Chapter 25: Key Takeaways

DataField.Dev

Chapter 25: Key Takeaways

Feature stores solve the online-offline consistency problem — the most common source of production ML quality degradation. Training-serving skew occurs when the features a model trains on differ from the features it receives in production. This happens whenever training and serving compute features using different code paths — different SQL queries, different programming languages, different time window semantics. Feature stores prevent skew by providing a single source of truth for feature definitions: one computation pipeline populates both the offline store (for training) and the online store (for serving). The StreamRec case study demonstrated this concretely: before the feature store, three incidents in 12 weeks were caused by training-serving skew; after deployment, zero incidents occurred, and the online-offline NDCG gap collapsed from 0.07 to 0.01.
Point-in-time joins are the mechanism that prevents temporal data leakage in training data construction. A naive join between event tables and feature tables retrieves the latest feature values, which may include data generated after the training example — data that would not have been available at prediction time. Point-in-time joins retrieve the most recent feature value before the event timestamp, enforcing the filtration condition $\hat{f}_k(u, t) = f_k(u, t^*)$ where $t^* = \max\{t' \leq t\}$. This is not an optimization; it is a correctness requirement. Models trained on leaked data show inflated offline metrics that do not transfer to production.

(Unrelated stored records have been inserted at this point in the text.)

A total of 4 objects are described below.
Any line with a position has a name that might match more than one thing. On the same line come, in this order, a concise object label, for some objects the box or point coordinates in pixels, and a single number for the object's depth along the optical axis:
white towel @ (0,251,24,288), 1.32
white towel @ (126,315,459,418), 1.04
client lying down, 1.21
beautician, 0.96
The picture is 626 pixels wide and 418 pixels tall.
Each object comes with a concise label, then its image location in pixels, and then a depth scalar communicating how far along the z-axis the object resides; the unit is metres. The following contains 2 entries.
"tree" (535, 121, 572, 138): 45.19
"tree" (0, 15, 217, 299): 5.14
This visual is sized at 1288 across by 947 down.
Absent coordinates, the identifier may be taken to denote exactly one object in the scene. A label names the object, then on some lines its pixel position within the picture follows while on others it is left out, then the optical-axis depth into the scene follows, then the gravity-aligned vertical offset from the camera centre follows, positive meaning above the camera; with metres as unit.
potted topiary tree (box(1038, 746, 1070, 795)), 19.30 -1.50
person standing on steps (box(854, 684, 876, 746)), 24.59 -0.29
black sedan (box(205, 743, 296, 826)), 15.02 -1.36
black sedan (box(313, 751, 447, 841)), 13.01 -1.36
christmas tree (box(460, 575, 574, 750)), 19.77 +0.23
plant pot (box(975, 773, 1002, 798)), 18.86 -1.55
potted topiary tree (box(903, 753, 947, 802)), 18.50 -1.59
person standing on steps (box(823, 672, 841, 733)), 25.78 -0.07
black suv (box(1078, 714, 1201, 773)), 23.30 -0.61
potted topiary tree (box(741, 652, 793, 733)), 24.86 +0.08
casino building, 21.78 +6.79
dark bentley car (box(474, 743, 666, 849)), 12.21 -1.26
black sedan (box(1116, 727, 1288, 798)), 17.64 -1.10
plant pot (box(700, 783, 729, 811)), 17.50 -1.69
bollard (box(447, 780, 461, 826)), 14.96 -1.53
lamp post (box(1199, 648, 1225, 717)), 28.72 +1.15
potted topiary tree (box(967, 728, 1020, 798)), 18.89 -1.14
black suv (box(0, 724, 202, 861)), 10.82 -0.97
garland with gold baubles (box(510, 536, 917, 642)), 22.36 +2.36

The lakehouse architecture (Delta Lake, Iceberg, Hudi) is the pragmatic default for ML data infrastructure because it serves both SQL analytics and direct file access. Data warehouses excel at structured SQL queries but are expensive at scale and do not support direct file access for ML frameworks. Data lakes are cheap and format-agnostic but lack ACID transactions, schema enforcement, and time-travel. Lakehouses add these warehouse-grade features to lake-grade storage, enabling the same data to support feature engineering (SQL), model training (direct Parquet access), and reproducibility (time-travel). The choice between warehouse and lakehouse depends on the workload: pure structured analytics with strong consistency requirements (Meridian Financial's credit scoring) favors the warehouse; mixed workloads with large scale and ML training (StreamRec's recommendation system) favor the lakehouse.

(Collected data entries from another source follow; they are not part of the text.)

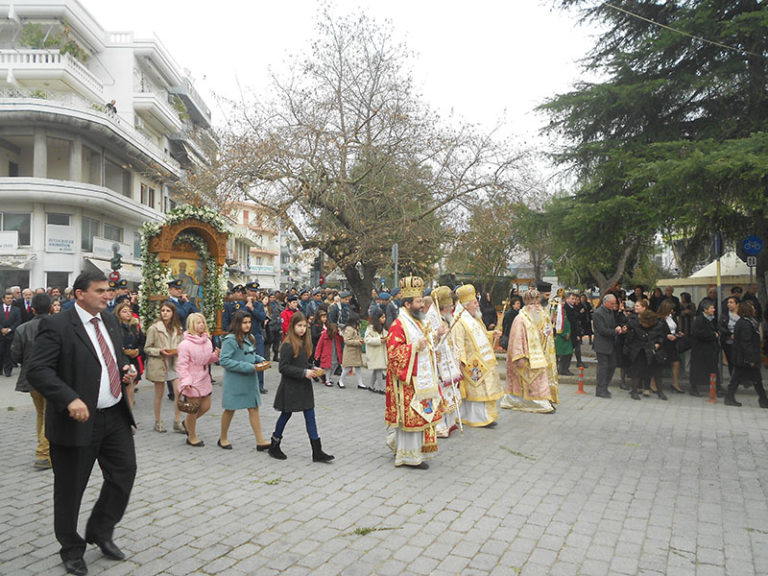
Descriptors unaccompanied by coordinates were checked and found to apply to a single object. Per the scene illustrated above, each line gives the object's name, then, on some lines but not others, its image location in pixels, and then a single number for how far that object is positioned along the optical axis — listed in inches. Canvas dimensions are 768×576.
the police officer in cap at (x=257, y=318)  412.9
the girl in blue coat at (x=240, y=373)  260.4
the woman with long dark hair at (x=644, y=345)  413.7
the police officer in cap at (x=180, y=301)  402.3
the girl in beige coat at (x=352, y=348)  463.8
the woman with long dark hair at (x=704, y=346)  418.0
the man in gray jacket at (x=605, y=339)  412.2
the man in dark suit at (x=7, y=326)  516.7
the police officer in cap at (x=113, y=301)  451.2
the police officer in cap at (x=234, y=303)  412.2
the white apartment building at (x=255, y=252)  793.6
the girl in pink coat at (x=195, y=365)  266.4
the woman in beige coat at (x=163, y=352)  307.7
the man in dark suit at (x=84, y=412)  139.6
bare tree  765.9
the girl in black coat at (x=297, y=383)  242.8
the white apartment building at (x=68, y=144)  1092.5
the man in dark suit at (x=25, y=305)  542.3
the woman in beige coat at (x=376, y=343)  432.1
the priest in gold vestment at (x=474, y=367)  315.0
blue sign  486.0
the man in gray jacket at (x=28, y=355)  242.2
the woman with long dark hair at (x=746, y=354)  375.9
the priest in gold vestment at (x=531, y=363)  363.6
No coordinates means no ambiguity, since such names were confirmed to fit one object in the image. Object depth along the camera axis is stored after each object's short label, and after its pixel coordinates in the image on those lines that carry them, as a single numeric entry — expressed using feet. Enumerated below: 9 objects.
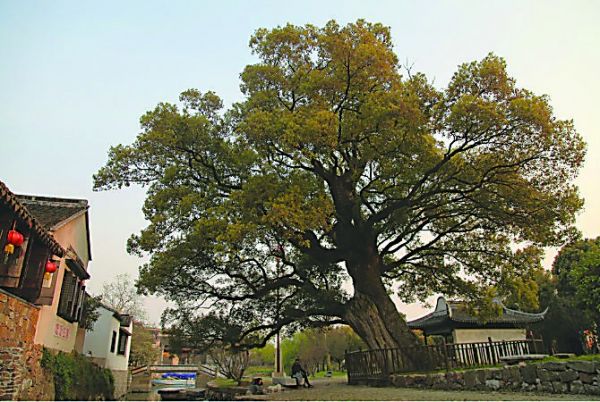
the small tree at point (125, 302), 91.15
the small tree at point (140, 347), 82.79
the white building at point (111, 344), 54.44
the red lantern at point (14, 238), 19.86
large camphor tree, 28.12
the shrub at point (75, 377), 30.37
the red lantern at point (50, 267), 26.76
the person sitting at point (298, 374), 39.88
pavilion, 54.75
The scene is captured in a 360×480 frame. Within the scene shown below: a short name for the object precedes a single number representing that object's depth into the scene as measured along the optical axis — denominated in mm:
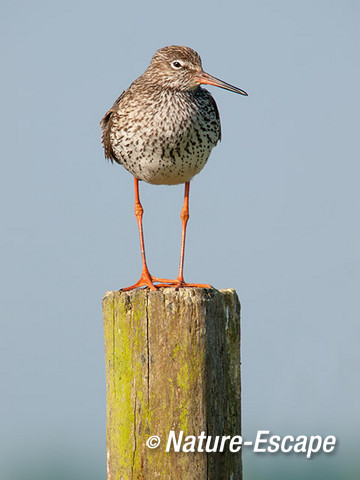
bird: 16375
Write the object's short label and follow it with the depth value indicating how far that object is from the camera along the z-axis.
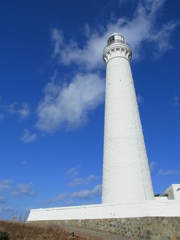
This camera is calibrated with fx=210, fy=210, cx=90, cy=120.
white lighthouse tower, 16.64
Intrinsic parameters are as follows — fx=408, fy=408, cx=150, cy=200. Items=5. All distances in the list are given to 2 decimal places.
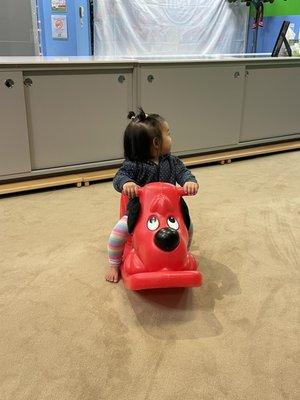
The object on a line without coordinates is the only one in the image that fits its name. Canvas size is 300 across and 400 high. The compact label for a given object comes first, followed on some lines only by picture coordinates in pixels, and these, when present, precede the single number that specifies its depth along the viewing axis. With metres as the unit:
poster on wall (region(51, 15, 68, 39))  4.24
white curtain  4.19
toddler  1.32
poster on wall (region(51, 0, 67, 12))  4.18
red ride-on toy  1.18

Data contracts are the organizational mechanism that makes feature stores reliable by making cross-team data dependencies explicit, testable, and enforceable. A data contract specifies the schema (field names, types, nullability), quality expectations (no null IDs, valid value ranges), semantic definitions (what each field means), and SLAs (freshness, completeness) for a data asset. Without contracts, upstream teams can change data schemas, rename fields, or degrade data quality without knowing that an ML model depends on their output. The StreamRec case study showed that a single field rename (duration_seconds to watch_time_seconds) would have silently broken the session feature pipeline. Contracts catch these changes before they reach production.
Schema evolution in ML systems has a larger blast radius than in traditional software because every change propagates through features, models, and monitoring. Adding a nullable column is safe. Renaming a column or narrowing a type is breaking. Changing a feature's semantic definition (e.g., the time window) requires retraining every model that consumes that feature. The migration checklist — pause pipelines, notify consumers, apply changes, backfill, retrain, validate, monitor — is the discipline that prevents cascading failures. Apache Iceberg's ID-based column tracking makes renames a metadata-only operation, reducing the cost of schema evolution for large tables.
Data lineage is not optional for regulated ML systems and is invaluable for unregulated ones. Lineage tracks the flow of data from source to model to prediction: which raw events computed which features, which features trained which models, which models serve which endpoints. For regulated systems (credit scoring under ECOA/FCRA), lineage provides the audit trail that regulators require. For unregulated systems, lineage provides the debugging trail that engineers need: when the model degrades, lineage traces the root cause from predictions back through features to raw data. The Meridian Financial case study showed that lineage reduced audit response time from weeks to hours and eliminated documentation deficiency findings entirely.
The infrastructure cost of a production feature store is small relative to the value it protects. StreamRec's feature store costs approximately $11,550 per month — 0.003% of the company's $400M annual revenue. Meridian Financial's lineage-enabled store costs $14,200 per year in additional storage for 7-year retention. These costs are trivial compared to the revenue impact of recommendation quality degradation (StreamRec) or the regulatory risk of audit failures (Meridian). The plumbing nobody teaches is the plumbing that keeps the system running.